聞言,林铮微皺眉頭,“胡羊子不清楚那邊兒有問題?”
“這小子從小就出了名的膽大,誰知道他抽的哪門子風,自己好端端的跑山上看地,這下把命搭進去了。”周前進突然壓低聲音,“你說不會真的有鬼吧?”
聽周前進說有鬼,坐在一邊兒的曹氏猛地打了個冷顫,不自覺的擡起頭向門外看了一眼,搬了搬凳子湊到周前進身邊兒,“該死的,大晚上的你說什麽鬼……”
“擦,你怕什麽。”周前進罵道:“有鬼也看不上你這樣的,林铮你說是吧?”
“……”
笑了笑,林铮不知道該怎麽回答這個問題,換做以前他是個徹徹底底的唯物主義者,根本就不可能相信這些神神鬼鬼的東西。
但在丁松柏那兒他确确實實遇到過鬼,到現在他還記得很清楚,所以他沒辦法回答這個問題,但在他看來大山上這個兇手遠比一隻鬼更可怕。
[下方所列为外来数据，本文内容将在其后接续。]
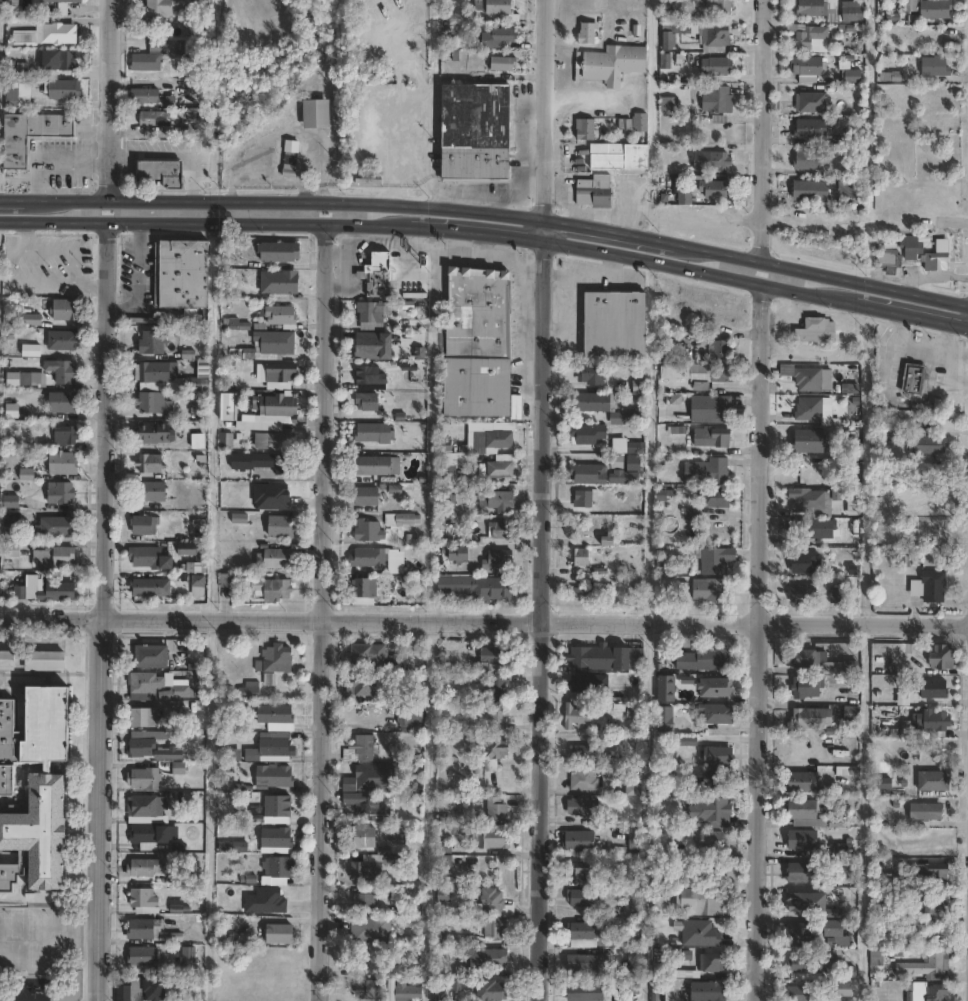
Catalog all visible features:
building: (12, 4)
building: (698, 4)
building: (63, 5)
building: (912, 6)
building: (168, 7)
building: (501, 7)
building: (725, 8)
building: (821, 10)
building: (938, 10)
building: (854, 12)
building: (22, 24)
building: (589, 34)
building: (57, 35)
building: (718, 36)
building: (25, 38)
building: (810, 38)
building: (496, 39)
road: (595, 46)
building: (173, 48)
building: (150, 58)
building: (65, 60)
building: (505, 64)
building: (615, 64)
building: (719, 66)
building: (937, 67)
building: (810, 69)
building: (895, 76)
building: (855, 77)
building: (66, 88)
building: (26, 91)
building: (145, 96)
road: (109, 98)
building: (720, 99)
building: (813, 101)
building: (670, 104)
road: (543, 108)
building: (316, 113)
building: (153, 117)
building: (639, 122)
building: (587, 128)
building: (812, 128)
road: (764, 130)
building: (479, 131)
building: (31, 134)
building: (621, 155)
building: (291, 158)
building: (814, 159)
road: (409, 160)
building: (719, 161)
building: (163, 172)
building: (718, 188)
building: (809, 190)
building: (596, 191)
road: (10, 196)
building: (687, 198)
road: (282, 200)
road: (230, 220)
road: (543, 227)
road: (607, 229)
road: (501, 232)
building: (915, 246)
building: (281, 252)
building: (891, 260)
building: (937, 262)
building: (126, 263)
road: (720, 272)
road: (819, 272)
building: (183, 274)
building: (379, 275)
building: (281, 282)
building: (67, 309)
building: (372, 311)
building: (278, 317)
road: (932, 317)
building: (236, 324)
building: (619, 325)
building: (819, 330)
building: (65, 340)
building: (154, 342)
building: (480, 345)
building: (270, 346)
building: (371, 346)
building: (722, 349)
building: (32, 350)
building: (65, 372)
building: (157, 372)
building: (700, 373)
building: (593, 374)
building: (281, 376)
building: (372, 377)
building: (20, 378)
building: (810, 379)
building: (916, 379)
building: (198, 384)
building: (228, 400)
building: (368, 401)
building: (63, 403)
building: (154, 403)
building: (596, 403)
building: (202, 409)
building: (276, 409)
building: (718, 409)
building: (811, 409)
building: (632, 415)
building: (491, 427)
building: (156, 432)
building: (376, 433)
building: (890, 433)
building: (589, 434)
building: (66, 436)
building: (718, 437)
building: (501, 439)
building: (227, 440)
building: (276, 441)
building: (811, 441)
building: (199, 442)
building: (479, 445)
building: (930, 445)
building: (638, 447)
building: (264, 462)
building: (64, 463)
building: (151, 463)
building: (454, 463)
building: (636, 464)
building: (379, 466)
building: (503, 466)
building: (709, 471)
building: (590, 474)
building: (928, 478)
building: (153, 492)
building: (61, 493)
building: (367, 496)
building: (448, 497)
building: (717, 497)
building: (587, 499)
building: (806, 499)
building: (501, 501)
building: (12, 502)
building: (852, 504)
building: (694, 516)
building: (403, 519)
building: (13, 520)
building: (60, 525)
building: (147, 526)
building: (283, 527)
building: (821, 529)
building: (370, 531)
building: (503, 531)
building: (606, 540)
building: (11, 550)
building: (189, 550)
building: (459, 554)
building: (147, 557)
building: (581, 557)
building: (55, 558)
building: (370, 558)
building: (276, 559)
building: (500, 561)
building: (713, 561)
building: (807, 562)
building: (193, 566)
building: (197, 585)
building: (936, 586)
building: (148, 588)
building: (478, 588)
building: (273, 590)
building: (711, 590)
building: (59, 592)
building: (365, 592)
building: (586, 594)
building: (805, 594)
road: (104, 609)
road: (323, 611)
road: (484, 616)
road: (542, 619)
road: (760, 641)
building: (151, 655)
building: (371, 656)
building: (946, 657)
building: (274, 658)
building: (809, 659)
building: (6, 660)
building: (43, 660)
building: (495, 660)
building: (603, 660)
building: (710, 660)
building: (835, 669)
building: (854, 669)
building: (149, 684)
building: (583, 684)
building: (708, 686)
building: (372, 687)
building: (665, 687)
building: (500, 688)
building: (248, 689)
building: (809, 689)
building: (933, 689)
building: (176, 691)
building: (273, 713)
building: (854, 713)
building: (720, 714)
building: (411, 716)
building: (143, 717)
building: (577, 717)
building: (500, 718)
building: (813, 719)
building: (666, 720)
building: (928, 725)
building: (149, 742)
building: (270, 746)
building: (362, 750)
building: (496, 750)
building: (583, 751)
building: (167, 753)
building: (229, 754)
building: (720, 756)
building: (274, 775)
building: (144, 778)
building: (586, 780)
building: (936, 781)
building: (716, 782)
building: (805, 783)
building: (34, 788)
building: (632, 789)
building: (145, 805)
building: (581, 807)
road: (206, 808)
road: (428, 808)
building: (277, 809)
building: (367, 809)
building: (805, 810)
building: (499, 811)
building: (928, 812)
building: (719, 813)
building: (811, 824)
building: (151, 835)
building: (367, 837)
building: (637, 838)
building: (492, 839)
building: (275, 840)
building: (805, 840)
building: (396, 841)
building: (714, 841)
building: (580, 842)
building: (844, 850)
building: (144, 867)
building: (277, 870)
building: (367, 872)
building: (579, 872)
building: (716, 872)
building: (805, 873)
building: (940, 874)
building: (894, 880)
building: (446, 896)
building: (143, 899)
building: (581, 899)
building: (265, 900)
building: (365, 903)
building: (706, 903)
building: (938, 905)
building: (814, 906)
building: (495, 914)
building: (143, 928)
building: (836, 929)
building: (372, 931)
building: (593, 932)
building: (700, 932)
building: (178, 933)
building: (280, 934)
building: (802, 934)
building: (189, 956)
building: (879, 957)
building: (144, 959)
building: (488, 961)
building: (713, 961)
building: (584, 963)
building: (931, 966)
building: (807, 971)
building: (689, 973)
building: (456, 983)
building: (632, 986)
building: (848, 988)
building: (146, 989)
building: (373, 989)
building: (493, 990)
building: (710, 990)
building: (407, 991)
building: (121, 992)
building: (800, 992)
building: (930, 992)
building: (588, 993)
“反正你不能去,想去也要白天帶着幾個人過去,晚上絕對不行,真是太危險了……”周前進說道。
“我知道。”
笑了笑,林铮将最後半碗米飯對付完便是回了自己的房間。
給安曉樓洗腳已經成爲一種習慣,當然,并不是爲了将這雙精緻的腳丫當成玩具,他還要繼續給安曉樓針灸,因爲安曉樓現在的情況還不是十分穩定,趁着這段時間剛好給她瞧病,至少不會被外邊的事情影響。
等安曉樓熟睡過去後,他小心翼翼的下了火炕,爲了不發出動靜幹脆彎下腰将鞋子和褲子用手拎着走了出去,可他剛推開木頭闆門,拴在狗窩裏的黑狗突然叫了兩聲着實把他吓了一跳。